Wednesday, 22 March 2017

The Worst of Endorsement

This week’s blog will be a follow up of last week, discussing the worst endorsements and why they flopped. These will be a couple of endorsements that stick in my head for all the wrong reasons.

The first one that I will always remember is Kate Moss. Moss was dropped from numerous brands after allegations appeared in the press of her taking cocaine. Chanel, Burberry and Gloria Vanderbilt all dropped the star costing her £4 million a year in earnings. As well as this, H&M cancelled their campaign with her after she admitted her drug use and apologised.
Why would brands want Ms. Moss to be the face of their company when she’s on the front page of national newspapers with white powder all over her nose? This is not something people look up to. I do feel sorry for Kate Moss as she was once known as quite admirable but is now portrayed in a completely different light, making it difficult for her to gain back the reputation she once had. However, when you are in the limelight, you should take responsibility that a lot of people look up to you, so any bad decisions you make and the press can get a hold of is going to have a knock on effect to your career. Moss has actually managed to save herself though with companies such as Rimmel and Mango.

Another example of a celebrity getting dropped from an endorsement includes Tiger Woods. Although he’s doing just fine now with still millions to his name, there was a time he was dropped by many companies due to the fact he was having an affair. Gillette was in amongst one of the biggest ones to drop the golfing star during the time of the allegations although they claim that they were just refreshing their brand to continue to be relevant to customers. Convenient timing eh?
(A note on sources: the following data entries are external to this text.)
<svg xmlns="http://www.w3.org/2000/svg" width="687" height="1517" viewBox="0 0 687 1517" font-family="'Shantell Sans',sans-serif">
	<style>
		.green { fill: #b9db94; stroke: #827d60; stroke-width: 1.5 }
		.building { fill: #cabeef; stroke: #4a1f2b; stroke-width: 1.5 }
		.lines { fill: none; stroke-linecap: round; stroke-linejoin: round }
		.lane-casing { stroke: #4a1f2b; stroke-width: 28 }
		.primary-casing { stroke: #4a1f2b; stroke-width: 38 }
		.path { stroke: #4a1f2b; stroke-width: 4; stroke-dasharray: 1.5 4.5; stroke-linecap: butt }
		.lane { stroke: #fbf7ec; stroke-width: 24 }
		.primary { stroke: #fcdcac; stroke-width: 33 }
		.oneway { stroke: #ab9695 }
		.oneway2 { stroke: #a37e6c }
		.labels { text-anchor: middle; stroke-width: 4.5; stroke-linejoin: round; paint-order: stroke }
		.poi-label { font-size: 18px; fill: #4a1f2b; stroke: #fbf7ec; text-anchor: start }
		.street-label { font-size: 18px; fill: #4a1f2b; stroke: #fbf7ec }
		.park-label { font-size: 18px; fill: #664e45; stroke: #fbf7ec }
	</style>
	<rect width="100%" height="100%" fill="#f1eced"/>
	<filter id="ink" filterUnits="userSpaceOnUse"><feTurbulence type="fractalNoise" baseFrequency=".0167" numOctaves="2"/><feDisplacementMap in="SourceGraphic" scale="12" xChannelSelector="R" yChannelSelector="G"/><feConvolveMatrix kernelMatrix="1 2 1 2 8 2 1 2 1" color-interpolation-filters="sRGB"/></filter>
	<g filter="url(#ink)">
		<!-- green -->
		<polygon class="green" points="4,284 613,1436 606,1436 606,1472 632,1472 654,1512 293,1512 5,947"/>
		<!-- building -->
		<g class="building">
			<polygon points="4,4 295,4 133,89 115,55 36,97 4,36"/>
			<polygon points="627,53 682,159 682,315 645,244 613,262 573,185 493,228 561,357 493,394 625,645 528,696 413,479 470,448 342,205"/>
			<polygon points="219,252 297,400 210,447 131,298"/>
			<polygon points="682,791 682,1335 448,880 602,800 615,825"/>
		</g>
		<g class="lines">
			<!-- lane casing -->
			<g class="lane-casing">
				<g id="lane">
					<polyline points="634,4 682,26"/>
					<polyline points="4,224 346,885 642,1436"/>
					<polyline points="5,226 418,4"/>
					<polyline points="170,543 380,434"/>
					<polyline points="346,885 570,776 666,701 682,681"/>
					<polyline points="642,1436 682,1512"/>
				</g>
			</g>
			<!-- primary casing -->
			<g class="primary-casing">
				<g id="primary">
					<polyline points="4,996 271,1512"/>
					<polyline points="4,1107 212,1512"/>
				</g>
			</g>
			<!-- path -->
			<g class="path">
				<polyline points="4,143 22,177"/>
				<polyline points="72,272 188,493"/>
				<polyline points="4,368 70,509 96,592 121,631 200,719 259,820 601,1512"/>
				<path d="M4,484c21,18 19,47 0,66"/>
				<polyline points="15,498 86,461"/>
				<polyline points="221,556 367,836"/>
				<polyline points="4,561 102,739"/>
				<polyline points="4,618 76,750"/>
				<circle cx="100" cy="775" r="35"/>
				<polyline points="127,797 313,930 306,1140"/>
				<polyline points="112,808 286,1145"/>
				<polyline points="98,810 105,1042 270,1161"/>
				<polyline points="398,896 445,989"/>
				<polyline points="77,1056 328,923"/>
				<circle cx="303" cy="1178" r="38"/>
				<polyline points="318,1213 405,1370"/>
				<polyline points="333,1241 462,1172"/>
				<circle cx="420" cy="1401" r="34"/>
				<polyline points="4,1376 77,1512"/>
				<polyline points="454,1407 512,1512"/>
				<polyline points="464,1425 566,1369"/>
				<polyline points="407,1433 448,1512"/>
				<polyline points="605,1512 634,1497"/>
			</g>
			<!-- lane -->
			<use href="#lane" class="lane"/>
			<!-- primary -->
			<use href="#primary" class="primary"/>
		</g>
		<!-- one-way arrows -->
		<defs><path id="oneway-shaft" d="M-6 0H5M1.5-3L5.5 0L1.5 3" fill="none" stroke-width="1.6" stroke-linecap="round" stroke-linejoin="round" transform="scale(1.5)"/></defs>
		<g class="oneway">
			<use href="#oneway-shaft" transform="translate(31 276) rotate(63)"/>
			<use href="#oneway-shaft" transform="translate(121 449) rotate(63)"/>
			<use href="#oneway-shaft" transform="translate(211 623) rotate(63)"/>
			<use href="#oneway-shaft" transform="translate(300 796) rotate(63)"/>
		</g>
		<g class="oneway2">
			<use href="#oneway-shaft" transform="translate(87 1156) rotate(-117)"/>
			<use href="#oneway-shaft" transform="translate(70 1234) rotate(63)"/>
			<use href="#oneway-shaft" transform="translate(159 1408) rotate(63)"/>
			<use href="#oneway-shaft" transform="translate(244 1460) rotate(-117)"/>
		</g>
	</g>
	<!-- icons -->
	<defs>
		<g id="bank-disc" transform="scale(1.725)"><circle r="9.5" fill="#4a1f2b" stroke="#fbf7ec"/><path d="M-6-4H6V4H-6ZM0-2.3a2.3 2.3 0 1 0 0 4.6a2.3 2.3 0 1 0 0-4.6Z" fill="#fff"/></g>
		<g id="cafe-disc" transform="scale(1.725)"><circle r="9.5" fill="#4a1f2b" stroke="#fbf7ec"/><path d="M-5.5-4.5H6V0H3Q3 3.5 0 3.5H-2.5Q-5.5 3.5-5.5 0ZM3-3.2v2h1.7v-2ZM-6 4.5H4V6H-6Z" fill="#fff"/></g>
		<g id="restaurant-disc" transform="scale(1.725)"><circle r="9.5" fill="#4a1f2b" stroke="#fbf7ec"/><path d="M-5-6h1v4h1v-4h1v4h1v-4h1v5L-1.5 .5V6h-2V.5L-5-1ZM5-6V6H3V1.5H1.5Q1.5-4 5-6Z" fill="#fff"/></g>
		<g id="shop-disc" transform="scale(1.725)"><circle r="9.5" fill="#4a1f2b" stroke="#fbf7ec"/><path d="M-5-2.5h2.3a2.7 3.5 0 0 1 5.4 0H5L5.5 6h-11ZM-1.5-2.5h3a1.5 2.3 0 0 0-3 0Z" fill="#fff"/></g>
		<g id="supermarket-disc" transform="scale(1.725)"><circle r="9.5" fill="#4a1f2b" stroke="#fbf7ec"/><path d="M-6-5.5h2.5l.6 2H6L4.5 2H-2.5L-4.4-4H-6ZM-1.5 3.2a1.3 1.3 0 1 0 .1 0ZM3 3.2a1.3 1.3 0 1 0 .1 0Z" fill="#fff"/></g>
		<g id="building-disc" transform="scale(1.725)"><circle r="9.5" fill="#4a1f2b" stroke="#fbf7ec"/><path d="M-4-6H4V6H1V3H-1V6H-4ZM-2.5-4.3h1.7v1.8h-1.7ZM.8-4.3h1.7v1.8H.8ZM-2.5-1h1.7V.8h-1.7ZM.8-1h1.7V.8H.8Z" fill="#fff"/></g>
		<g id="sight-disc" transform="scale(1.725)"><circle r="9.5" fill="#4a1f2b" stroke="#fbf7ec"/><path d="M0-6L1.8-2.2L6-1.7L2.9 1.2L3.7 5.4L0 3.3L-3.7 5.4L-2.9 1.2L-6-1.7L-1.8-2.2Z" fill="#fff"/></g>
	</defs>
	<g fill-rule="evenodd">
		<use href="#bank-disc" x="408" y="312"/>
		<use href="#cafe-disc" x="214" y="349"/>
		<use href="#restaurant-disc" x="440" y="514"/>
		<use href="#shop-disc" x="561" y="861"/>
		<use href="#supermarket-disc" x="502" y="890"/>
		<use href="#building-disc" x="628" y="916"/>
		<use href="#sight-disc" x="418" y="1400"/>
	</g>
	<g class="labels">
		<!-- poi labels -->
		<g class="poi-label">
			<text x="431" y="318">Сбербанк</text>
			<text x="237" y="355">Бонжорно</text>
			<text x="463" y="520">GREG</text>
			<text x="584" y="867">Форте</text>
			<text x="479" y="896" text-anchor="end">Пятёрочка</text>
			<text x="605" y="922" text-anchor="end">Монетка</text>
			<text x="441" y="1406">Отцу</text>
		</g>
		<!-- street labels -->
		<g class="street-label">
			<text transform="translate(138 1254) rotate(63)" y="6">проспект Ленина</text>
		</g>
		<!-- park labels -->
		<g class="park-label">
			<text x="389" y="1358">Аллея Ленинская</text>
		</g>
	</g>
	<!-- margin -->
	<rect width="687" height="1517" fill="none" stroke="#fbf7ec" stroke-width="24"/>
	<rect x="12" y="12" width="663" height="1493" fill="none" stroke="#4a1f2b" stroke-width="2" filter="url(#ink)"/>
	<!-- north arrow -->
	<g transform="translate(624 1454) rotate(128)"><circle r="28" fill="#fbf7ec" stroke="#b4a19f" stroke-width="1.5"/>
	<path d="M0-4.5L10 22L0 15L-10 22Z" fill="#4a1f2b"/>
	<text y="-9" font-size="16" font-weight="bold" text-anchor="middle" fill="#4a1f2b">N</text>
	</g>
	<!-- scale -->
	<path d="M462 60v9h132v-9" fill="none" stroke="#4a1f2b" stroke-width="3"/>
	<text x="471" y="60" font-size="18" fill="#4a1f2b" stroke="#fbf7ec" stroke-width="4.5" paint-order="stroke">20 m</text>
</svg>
Although not this is not an example of an endorsement being dropped, it’s still something that ties into companies and their reputation through celebrities. Abercrombie and Fitch are known for their image of attractive models in their campaigns and as customer assistants and the idea of you are attractive if you wear their clothes. Jersey Shore star, Michael Sorrentino, also known as ‘The Situation’ was offered money by Abercrombie and Fitch for him NOT to wear their clothes. This was because they felt Jersey Shore and the cast wearing their products was damaging their reputation due to being Z list celebrities who were famous through the show which is generally about housemates spending their summer in Jersey and their antics of while they’re there. In a statement released by Abercrombie and Fitch about the situation they stated:
 We understand that the show is for entertainment purposes, but believe this association is contrary to the aspirational nature of our brand, and may be distressing to many of our fans.”
This shows a desperate attempt of a company saving their reputation and being portrayed in the way the want to be portrayed, buy literally paying the people they don’t want to associate with not to wear their clothes.

My next blog will be about Z list celebrities, such as people from Geordie Shore and reality programme’s who now get paid to promote products on their social medias.

1 comment:

  1. I think Kate Moss bounced back from the whole "Cocaine Kate" thing pretty well, no? Some companies were actually more keen to work with her, thinking that she gave them a cool edge! Burberry is another good example of where a company asked people not to wear their clothes, which came hot off the heels of that photo I showed you in Brand Management with Daniella Westbrook. (She was definitely "living the brand!)